*** Begin section ***
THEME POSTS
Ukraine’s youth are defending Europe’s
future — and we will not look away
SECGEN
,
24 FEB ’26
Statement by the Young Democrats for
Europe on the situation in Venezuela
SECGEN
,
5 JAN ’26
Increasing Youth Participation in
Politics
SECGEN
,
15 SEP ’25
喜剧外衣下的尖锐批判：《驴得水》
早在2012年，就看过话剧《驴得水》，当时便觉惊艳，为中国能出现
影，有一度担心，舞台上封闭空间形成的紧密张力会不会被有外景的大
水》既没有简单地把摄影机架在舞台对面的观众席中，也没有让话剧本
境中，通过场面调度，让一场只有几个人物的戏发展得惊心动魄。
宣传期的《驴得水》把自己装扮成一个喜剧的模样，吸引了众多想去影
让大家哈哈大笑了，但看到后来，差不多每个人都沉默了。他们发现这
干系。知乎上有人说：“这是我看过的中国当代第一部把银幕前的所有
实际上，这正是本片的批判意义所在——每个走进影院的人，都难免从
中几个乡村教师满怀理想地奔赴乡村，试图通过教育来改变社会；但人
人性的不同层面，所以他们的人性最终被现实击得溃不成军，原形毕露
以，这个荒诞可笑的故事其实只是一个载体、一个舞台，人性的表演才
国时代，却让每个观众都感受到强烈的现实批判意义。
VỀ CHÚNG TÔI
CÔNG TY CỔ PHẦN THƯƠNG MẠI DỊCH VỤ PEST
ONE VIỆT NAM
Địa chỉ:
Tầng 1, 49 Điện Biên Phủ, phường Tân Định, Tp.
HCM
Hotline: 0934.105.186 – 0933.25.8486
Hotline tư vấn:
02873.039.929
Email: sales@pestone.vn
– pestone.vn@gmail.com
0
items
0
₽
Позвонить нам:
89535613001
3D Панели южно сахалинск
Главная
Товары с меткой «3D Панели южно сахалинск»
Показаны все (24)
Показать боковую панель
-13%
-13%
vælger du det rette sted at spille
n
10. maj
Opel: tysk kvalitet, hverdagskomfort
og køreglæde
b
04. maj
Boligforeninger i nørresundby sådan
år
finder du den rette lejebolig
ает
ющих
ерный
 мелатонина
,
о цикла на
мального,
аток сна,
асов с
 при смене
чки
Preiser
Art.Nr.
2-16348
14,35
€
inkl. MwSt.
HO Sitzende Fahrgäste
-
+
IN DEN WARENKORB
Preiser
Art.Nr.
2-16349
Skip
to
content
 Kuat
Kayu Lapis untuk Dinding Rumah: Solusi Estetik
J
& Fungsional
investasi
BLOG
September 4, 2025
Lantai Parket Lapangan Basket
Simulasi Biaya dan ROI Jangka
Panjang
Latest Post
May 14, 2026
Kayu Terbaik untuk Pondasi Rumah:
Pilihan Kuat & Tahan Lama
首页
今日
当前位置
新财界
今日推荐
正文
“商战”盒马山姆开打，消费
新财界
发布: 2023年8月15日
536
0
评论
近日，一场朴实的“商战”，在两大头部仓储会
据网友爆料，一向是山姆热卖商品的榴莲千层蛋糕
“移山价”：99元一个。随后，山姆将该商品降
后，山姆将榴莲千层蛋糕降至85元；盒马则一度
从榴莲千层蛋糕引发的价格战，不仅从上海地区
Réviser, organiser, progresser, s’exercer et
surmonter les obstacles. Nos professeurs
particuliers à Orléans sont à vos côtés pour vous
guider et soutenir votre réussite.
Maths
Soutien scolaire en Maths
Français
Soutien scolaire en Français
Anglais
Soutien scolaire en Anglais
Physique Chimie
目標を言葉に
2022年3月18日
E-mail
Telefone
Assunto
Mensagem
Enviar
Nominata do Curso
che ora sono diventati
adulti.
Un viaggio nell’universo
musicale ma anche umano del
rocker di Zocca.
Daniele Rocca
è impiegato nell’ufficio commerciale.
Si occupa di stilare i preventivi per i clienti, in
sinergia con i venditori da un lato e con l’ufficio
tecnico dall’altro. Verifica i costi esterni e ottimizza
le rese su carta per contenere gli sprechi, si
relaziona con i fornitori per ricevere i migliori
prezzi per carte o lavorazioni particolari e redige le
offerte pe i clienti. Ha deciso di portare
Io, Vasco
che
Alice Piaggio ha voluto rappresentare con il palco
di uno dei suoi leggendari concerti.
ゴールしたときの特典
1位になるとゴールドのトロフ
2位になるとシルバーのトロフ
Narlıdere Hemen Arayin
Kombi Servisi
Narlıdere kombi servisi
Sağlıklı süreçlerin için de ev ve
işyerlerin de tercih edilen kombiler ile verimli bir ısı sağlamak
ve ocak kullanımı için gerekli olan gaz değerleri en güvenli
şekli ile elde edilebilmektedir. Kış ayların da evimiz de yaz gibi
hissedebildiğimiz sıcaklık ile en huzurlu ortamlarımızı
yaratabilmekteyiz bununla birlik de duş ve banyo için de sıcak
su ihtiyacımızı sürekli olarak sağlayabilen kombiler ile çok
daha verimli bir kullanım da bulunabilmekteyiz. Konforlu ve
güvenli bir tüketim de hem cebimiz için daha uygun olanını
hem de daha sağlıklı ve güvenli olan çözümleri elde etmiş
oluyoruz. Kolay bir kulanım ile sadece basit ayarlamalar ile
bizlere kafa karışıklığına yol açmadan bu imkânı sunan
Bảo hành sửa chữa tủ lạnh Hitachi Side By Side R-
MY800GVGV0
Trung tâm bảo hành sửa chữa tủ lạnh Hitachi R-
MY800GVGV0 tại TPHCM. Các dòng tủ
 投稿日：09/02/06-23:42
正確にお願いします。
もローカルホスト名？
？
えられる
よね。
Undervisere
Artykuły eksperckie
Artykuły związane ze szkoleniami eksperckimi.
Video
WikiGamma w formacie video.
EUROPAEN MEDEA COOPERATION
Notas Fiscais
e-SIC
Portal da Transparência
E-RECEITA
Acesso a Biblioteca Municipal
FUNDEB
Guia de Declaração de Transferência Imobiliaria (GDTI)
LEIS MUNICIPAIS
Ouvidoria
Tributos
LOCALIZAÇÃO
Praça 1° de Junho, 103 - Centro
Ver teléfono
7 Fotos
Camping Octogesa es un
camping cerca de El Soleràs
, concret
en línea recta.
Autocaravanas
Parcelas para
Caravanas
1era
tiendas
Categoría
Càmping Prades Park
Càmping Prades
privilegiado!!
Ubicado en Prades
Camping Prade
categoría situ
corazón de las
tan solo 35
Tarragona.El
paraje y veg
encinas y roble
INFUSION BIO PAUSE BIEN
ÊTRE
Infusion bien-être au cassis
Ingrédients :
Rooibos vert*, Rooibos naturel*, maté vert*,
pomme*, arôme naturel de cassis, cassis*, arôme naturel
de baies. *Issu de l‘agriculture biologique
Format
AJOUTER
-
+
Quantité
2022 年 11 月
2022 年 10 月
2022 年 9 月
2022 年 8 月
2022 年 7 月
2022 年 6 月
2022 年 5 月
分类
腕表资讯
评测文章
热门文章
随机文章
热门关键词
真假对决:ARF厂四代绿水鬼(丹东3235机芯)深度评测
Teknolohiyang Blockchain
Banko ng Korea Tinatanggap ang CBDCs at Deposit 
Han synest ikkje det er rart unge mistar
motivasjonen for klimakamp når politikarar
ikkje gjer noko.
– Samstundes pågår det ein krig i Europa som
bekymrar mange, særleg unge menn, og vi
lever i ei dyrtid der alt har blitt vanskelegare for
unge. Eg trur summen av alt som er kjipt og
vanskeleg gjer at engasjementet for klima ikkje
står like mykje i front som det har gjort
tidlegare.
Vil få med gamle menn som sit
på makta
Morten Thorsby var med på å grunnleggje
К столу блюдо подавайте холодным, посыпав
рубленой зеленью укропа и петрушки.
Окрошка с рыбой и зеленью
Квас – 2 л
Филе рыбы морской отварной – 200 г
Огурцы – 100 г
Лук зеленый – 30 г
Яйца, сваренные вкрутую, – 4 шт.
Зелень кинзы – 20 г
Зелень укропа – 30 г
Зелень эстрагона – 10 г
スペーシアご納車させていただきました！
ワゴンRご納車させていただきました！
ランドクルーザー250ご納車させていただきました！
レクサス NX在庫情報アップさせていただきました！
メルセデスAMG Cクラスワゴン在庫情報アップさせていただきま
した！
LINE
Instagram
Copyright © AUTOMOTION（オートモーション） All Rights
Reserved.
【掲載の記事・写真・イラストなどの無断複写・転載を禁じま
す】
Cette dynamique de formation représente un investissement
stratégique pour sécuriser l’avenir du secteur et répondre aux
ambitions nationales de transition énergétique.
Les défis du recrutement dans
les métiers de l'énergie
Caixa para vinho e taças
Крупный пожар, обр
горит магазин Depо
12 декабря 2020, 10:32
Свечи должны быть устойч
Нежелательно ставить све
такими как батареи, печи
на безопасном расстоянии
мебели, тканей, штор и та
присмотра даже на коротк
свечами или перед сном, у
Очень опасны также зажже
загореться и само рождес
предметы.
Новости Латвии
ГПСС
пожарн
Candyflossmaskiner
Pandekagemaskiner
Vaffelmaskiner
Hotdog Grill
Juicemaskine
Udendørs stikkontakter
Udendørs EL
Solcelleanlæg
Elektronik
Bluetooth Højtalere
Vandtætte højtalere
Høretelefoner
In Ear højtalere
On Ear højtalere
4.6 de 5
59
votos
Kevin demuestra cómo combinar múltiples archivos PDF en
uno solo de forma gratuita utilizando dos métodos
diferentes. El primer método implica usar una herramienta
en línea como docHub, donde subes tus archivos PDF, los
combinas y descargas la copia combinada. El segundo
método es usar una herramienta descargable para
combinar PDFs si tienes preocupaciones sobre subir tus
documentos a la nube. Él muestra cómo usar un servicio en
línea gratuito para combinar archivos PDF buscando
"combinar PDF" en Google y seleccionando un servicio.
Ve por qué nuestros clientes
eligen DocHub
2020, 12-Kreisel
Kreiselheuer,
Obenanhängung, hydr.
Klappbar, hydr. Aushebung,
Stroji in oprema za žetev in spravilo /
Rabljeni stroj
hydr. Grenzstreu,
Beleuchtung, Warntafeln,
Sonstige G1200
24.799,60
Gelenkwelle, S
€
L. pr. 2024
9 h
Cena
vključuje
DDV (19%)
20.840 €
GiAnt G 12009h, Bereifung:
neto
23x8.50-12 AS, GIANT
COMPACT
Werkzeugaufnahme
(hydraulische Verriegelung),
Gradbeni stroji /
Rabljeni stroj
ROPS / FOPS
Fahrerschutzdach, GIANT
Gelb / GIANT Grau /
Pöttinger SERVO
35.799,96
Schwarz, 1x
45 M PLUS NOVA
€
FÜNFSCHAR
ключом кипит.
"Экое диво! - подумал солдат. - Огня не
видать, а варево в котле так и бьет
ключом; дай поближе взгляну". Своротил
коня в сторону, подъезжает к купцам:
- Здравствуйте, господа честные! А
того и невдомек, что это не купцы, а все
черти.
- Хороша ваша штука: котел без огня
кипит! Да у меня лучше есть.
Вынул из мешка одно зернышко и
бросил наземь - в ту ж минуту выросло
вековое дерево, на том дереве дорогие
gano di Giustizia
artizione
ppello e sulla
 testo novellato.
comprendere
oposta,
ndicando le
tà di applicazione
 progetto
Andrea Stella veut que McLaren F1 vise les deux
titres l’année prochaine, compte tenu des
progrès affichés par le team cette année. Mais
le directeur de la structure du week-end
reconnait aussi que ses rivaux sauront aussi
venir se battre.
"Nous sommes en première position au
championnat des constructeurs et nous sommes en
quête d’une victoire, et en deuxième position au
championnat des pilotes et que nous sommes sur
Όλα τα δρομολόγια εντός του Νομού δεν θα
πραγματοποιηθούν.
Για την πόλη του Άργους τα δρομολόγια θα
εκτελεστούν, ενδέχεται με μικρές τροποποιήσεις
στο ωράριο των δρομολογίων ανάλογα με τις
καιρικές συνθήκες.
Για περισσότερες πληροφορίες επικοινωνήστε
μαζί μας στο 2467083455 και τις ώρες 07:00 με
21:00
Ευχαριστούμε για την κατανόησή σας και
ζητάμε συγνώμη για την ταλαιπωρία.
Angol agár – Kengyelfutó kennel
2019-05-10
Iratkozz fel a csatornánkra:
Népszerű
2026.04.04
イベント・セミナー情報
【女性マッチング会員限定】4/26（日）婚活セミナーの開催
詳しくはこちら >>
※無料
*** End section ***
Report every line of the preceding listing where the string "championnat" occurs.

championnat des constructeurs et nous sommes en
championnat des pilotes et que nous sommes sur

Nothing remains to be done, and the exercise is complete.